Firm makes fine-tooth comb for phone bills
S3 Matching Technologies' software helps large corporations identify errors and save money
2/18/2004
By Sachi Izumi, Austin American Statesman
A couple of former Marines say they can rescue customers from millions of dollars in phone billing errors.
S3 Matching Technologies' software helps large corporations identify errors in their multimillion-dollar phone bills by identifying flaws in the billing system.
Many companies blindly pay their phone bills because the vast number of calls makes it almost impossible to verify each one, said S3 CEO Jack Holt. He estimates that up to 5 percent of charges in large corporate phone bills are incorrect, costing companies as much as $400,000 each month.
"The complex billing system creates small errors that are overlooked because they are very small," Holt said. "Nobody cracked a code how to find them until Mark (Davies, S3's chief scientist) came along, and there you have it."
So far, S3 says it has just a handful of customers, but five of them are among the Fortune magazine list of the 100 largest companies. S3, which is privately held and financed, declined to name its customers. S3 prices its software based on how much money it saves clients. The payments can run into hundreds of thousands of dollars, said spokesman Jim Moore.
Large companies with toll-free phone lines receive phone bills with as many as 100 elements including intercarrier charges, surcharges and taxes because each call passes through several carriers and other databases, said Tim Pletcher, S3's chief operating officer. S3's TeraMatch product combines each carrier's billing system into a common format.
The software monitors a company's phone usage and compares it with a database of billing data from the customer's telecom provider.
S3 says its technology allows companies to match the bills to the actual usage with more than 95 percent accuracy in a matter of seconds.
"Everyone knows in the industry, the clients and the telecom, that the bills are wrong," Holt said. "Until now, no one has been able to definitively prove it. We can prove it." The software can cut the time needed to correct billing errors by several months, the company says.

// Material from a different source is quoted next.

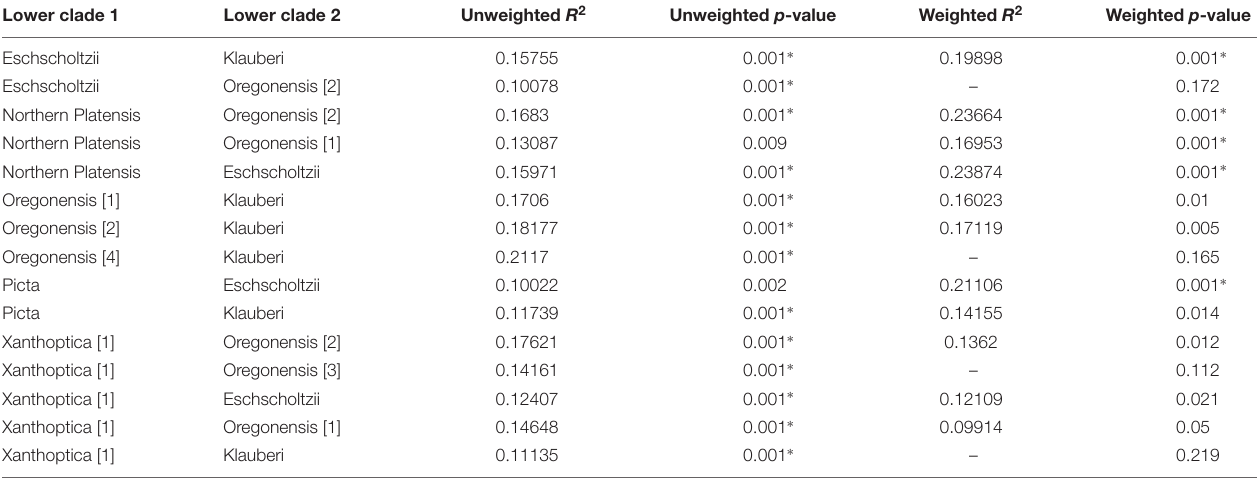
TABLE 2 | Summary of R 2 and p -values of adonis analyses from Ensatina lower clade group pairwise comparisons of weighted and unweighted Unifrac distances. Lower clade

S3 is in a crowded field. Analyst Eric Goodness with the computer research firm Gartner Inc. said there are 46 other products competing in the same market.
"It's a fairly new market because most enterprises don't realize what the products can do for them," Goodness said, noting other telecom expense management companies with similar products have grown by almost 100 percent a year.
Through TeraMatch, S3 said, large corporations and governmental institutions can save $4 million to $5 million in a year.
S3 formed in December with the merger of two Austin-based companies: DueTel, which provided telecommunication network analysis; and Process Direction, which made business-process software.
Everything started when Holt, who ran DueTel, and Pletcher, who ran Process Direction, became neighbors. They had served in the same Marine battalion in the early 1990s but didn't know each other then, Moore said.
They combined Pletcher's knowledge of data warehousing with Holt's background in telecom corporate financing. They later collaborated with Davies, a computer scientist from the Massachusetts Institute of Technology who invented TeraMatch.
S3 is looking beyond telecommunications. Davies said his software can audit anything that has two-sided transactions, activities as diverse as electricity usage, electronic voting and trading on the New York Stock Exchange.
"There are any numbers of different things where this could go in and be like a Good Housekeeping seal of approval for these companies with huge volume of transactions," Holt said.